Before and after attempting to remove cerumen or a foreign body from the ear canal, clinicians should consider doing a hearing assessment if they have the necessary equipment readily available. Hearing loss (compared to the unaffected ear) that does not improve after removal of the obstruction could indicate that the foreign body (or prior attempts to remove it) has damaged the middle or inner ear. Hearing that worsens after removal of the obstruction could indicate damage caused by the removal process. However, practitioners who cannot formally assess hearing need not defer removal of common, easily removable obstructions. An in-office tuning fork test may also document hearing status.
Cerumen may be pushed farther into the ear canal and accumulate during patients' attempts to clean the ear canal with cotton swabs, resulting in obstruction or impaction. Cerumen solvents (hydrogen peroxide, carbamide peroxide, glycerin, triethanolamine, liquid docusate sodium, or mineral oil) may be used to soften very hard wax before direct removal. However, the prolonged use of these agents may lead to canal skin irritation or allergic reactions.
Cerumen can be removed by rolling it out of the ear canal with a blunt curet or loop or a small right angle hook, or by removing it with a suction tip (eg, Baron, size 5 French). Proper lighting is essential. These methods, particularly when done by an experienced practitioner, can be quicker and safer than irrigation. Irrigation is often done in the emergency department or primary care setting and should be done carefully to avoid complications. Irrigation may also be combined with cerumenolytic agents, such as liquid docusate sodium. Irrigation is contraindicated in patients with a known tympanic membrane perforation or with a suspected infection. Water entering the middle ear through a tympanic membrane perforation may exacerbate chronic otitis media and cause an acute otitis media
(See also American Academy of Head and Neck Surgery Practice Guidelines on management of cerumen.)
Foreign bodies are common, particularly among children, who often insert objects, particularly beads, erasers, and beans, into the ear canal. Foreign bodies may remain unnoticed until they provoke an inflammatory response, causing pain, itching, infection, and foul-smelling, purulent drainage.

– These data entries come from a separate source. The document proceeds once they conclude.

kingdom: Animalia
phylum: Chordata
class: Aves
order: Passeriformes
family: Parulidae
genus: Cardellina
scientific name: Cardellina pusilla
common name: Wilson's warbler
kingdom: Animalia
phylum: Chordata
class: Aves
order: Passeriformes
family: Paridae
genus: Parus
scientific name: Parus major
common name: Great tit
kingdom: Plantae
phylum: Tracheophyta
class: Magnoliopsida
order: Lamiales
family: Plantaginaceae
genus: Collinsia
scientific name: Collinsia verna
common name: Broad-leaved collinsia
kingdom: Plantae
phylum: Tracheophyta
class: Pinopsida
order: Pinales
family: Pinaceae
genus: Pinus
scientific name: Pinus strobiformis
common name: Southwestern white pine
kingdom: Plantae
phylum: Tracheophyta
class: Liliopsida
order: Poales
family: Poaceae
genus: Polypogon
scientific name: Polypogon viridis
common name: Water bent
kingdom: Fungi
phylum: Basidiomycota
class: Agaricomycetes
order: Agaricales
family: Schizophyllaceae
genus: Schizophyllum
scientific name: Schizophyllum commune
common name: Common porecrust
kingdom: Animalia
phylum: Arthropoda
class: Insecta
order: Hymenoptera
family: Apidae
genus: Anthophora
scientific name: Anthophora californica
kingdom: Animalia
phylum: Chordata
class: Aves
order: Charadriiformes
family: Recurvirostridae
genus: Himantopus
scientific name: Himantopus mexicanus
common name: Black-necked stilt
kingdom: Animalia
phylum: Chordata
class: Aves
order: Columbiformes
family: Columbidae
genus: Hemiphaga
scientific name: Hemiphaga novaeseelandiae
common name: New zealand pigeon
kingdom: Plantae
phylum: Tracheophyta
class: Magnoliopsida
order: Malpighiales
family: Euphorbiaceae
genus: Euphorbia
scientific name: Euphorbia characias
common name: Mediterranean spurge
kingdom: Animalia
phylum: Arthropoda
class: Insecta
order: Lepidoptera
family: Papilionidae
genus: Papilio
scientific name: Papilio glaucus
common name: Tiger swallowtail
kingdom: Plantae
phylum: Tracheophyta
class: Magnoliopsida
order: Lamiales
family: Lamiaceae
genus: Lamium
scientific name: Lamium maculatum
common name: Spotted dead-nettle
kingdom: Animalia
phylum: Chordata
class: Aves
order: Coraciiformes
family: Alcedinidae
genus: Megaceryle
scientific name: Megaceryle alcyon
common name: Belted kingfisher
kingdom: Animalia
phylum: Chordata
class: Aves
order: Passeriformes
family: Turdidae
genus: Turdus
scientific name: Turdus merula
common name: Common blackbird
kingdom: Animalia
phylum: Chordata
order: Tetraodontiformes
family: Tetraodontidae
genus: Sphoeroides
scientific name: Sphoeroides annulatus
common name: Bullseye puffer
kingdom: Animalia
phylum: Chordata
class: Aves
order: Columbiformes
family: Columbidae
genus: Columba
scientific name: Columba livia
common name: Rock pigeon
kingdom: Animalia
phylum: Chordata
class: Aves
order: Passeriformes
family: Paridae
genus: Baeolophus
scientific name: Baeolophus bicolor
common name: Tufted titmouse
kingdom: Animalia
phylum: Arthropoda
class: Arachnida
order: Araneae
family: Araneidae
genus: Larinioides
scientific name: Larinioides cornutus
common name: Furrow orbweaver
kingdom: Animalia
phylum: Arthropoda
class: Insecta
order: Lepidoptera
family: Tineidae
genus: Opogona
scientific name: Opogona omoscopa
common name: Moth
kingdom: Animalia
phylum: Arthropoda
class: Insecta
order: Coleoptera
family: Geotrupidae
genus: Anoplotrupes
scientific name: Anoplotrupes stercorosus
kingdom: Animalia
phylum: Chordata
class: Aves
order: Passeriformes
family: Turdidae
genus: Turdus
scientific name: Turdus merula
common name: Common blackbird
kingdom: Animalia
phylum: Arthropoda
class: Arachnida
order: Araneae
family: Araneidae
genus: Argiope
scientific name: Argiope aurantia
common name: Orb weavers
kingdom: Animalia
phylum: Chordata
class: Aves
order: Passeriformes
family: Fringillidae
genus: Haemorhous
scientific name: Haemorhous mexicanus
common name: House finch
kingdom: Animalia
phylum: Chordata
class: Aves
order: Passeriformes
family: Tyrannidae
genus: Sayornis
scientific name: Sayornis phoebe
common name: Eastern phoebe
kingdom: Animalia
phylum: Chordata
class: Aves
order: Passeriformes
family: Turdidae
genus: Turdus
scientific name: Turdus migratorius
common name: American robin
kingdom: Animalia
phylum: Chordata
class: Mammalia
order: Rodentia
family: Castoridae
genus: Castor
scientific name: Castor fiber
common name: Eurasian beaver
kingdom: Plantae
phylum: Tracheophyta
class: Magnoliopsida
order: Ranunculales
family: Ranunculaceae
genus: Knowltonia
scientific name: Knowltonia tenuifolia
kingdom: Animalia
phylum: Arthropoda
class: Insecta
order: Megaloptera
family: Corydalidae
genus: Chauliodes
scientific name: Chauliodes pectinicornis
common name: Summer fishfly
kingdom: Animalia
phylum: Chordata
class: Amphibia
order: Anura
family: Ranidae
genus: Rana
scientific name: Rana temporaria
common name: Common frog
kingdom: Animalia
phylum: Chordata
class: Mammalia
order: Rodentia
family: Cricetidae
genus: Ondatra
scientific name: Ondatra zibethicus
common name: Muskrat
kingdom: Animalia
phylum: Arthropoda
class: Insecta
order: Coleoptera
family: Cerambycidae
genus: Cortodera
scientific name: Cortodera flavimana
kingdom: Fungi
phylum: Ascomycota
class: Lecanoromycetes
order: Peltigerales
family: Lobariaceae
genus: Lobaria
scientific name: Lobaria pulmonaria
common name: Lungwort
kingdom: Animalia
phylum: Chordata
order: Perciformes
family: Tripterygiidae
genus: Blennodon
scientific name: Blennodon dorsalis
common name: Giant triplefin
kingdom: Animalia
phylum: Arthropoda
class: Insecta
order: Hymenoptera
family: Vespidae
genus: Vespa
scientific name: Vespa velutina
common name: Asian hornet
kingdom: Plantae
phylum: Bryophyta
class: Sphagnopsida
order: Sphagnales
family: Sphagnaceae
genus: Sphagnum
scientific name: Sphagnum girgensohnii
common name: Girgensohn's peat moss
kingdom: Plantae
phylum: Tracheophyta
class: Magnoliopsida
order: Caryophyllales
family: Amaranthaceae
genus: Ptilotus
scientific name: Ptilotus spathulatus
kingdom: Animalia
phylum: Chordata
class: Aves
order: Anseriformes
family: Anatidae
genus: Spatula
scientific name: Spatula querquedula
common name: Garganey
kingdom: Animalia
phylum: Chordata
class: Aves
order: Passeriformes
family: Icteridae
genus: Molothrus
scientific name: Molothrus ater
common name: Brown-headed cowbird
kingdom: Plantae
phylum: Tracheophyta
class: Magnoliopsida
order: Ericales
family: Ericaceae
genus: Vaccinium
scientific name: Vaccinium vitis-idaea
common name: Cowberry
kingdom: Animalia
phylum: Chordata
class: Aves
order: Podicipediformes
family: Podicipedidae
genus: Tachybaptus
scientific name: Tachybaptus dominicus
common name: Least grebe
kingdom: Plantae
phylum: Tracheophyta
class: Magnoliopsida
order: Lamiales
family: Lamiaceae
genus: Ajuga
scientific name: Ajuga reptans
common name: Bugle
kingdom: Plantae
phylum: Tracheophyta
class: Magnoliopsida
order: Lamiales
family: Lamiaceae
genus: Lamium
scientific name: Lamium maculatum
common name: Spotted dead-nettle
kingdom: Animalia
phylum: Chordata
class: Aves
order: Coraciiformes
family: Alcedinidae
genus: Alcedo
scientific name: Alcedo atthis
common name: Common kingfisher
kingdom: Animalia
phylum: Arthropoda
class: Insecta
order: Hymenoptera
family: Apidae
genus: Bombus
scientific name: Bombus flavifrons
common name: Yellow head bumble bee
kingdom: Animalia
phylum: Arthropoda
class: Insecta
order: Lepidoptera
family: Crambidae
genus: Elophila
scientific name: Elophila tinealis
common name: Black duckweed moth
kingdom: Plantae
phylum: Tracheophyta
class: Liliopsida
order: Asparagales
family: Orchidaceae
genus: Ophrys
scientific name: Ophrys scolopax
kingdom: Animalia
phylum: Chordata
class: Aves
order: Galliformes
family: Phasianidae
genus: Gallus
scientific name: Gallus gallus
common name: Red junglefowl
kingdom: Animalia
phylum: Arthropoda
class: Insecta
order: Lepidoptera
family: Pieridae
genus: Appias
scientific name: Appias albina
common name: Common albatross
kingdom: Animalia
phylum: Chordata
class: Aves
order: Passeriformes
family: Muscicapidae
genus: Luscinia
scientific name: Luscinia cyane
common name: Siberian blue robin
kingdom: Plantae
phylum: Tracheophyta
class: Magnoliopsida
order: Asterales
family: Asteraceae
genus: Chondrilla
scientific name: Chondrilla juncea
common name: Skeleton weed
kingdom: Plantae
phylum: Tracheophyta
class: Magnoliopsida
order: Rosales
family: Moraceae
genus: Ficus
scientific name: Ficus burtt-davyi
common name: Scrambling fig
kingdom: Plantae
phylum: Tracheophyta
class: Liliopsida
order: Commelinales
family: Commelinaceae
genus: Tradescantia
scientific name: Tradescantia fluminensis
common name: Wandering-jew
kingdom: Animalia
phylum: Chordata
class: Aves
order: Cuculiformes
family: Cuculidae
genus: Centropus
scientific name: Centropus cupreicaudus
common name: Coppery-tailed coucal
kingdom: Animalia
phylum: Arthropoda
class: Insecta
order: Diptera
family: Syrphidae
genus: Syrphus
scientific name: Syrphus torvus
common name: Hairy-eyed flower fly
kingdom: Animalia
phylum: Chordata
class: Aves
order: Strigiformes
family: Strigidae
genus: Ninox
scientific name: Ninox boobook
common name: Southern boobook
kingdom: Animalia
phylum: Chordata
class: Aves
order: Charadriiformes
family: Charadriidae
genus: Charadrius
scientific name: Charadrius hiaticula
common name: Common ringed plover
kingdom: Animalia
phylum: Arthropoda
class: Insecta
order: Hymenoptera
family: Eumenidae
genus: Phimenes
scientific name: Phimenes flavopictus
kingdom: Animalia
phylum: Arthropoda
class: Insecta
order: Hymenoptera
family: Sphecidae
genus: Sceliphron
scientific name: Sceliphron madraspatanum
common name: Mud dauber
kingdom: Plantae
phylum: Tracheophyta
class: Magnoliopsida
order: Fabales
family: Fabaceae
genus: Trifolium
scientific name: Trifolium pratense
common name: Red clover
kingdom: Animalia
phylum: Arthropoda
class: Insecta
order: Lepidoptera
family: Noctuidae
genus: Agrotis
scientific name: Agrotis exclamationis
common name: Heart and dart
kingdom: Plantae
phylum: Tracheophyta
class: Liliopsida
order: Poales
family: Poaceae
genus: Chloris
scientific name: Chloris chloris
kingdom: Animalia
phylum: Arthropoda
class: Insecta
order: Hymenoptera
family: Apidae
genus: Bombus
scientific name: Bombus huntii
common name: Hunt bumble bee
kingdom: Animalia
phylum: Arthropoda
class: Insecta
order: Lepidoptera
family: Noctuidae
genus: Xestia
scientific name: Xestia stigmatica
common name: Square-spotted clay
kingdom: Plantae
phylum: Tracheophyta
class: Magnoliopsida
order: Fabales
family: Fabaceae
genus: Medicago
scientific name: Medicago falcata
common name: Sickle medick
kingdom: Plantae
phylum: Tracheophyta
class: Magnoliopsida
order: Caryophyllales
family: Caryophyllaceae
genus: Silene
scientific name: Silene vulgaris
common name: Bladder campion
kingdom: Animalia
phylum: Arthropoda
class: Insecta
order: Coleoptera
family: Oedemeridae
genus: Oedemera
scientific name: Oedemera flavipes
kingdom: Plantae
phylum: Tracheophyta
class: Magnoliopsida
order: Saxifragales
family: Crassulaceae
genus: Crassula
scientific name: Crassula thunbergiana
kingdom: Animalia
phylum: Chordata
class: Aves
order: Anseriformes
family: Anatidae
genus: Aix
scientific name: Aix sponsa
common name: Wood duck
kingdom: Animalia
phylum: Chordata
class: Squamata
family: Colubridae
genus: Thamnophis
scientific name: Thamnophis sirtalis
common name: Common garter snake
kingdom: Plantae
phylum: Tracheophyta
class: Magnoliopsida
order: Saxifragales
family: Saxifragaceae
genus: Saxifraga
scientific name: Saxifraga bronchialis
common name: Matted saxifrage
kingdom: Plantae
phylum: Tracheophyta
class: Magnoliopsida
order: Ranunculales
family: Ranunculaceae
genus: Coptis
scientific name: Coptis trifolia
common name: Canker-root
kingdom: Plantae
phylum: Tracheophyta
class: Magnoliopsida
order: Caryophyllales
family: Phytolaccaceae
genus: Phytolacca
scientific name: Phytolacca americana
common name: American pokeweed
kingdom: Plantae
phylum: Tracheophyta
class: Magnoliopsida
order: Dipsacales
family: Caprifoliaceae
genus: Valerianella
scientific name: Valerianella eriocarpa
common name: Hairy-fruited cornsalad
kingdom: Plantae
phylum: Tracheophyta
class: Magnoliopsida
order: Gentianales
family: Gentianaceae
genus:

In general, foreign bodies that appear easy to grasp and remove (eg, paper, an insect wing) can be removed with alligator forceps by most practitioners. However, forceps tend to push round, smooth objects (eg, beads, beans) deeper into the canal. Patients with such objects should be referred to an otolaryngologist. A smooth, rounded foreign body is best removed by reaching behind it and rolling it out with a small, blunt hook, which should be done under operating microscope guidance by a specialist. Without a microscope, a foreign body lying at or medial to the isthmus (the bony cartilaginous junction of the external auditory canal) is difficult to remove without injuring the delicate canal skin, tympanic membrane, or ossicular chain. Referral to an otolaryngologist also is indicated for an uncooperative child, who may require sedation, or for failed attempts at removal.
A general anesthetic or deep sedation may be needed when a child cannot remain still or when removal is difficult, threatening injury to the tympanic membrane or ossicles. Further, if manipulating a presumed foreign object results in bleeding, further attempts at removal should stop and immediate otolaryngologic consultation should be sought. Bleeding may indicate a laceration of the canal skin or that the foreign body is actually a middle ear polyp.
Insects in the canal are most annoying while alive. Filling the canal with viscous lidocaine (or alcohol if the eardrum is intact) kills the insect, which provides immediate relief and allows the immobilized insect to be removed with forceps by grasping a wing or leg.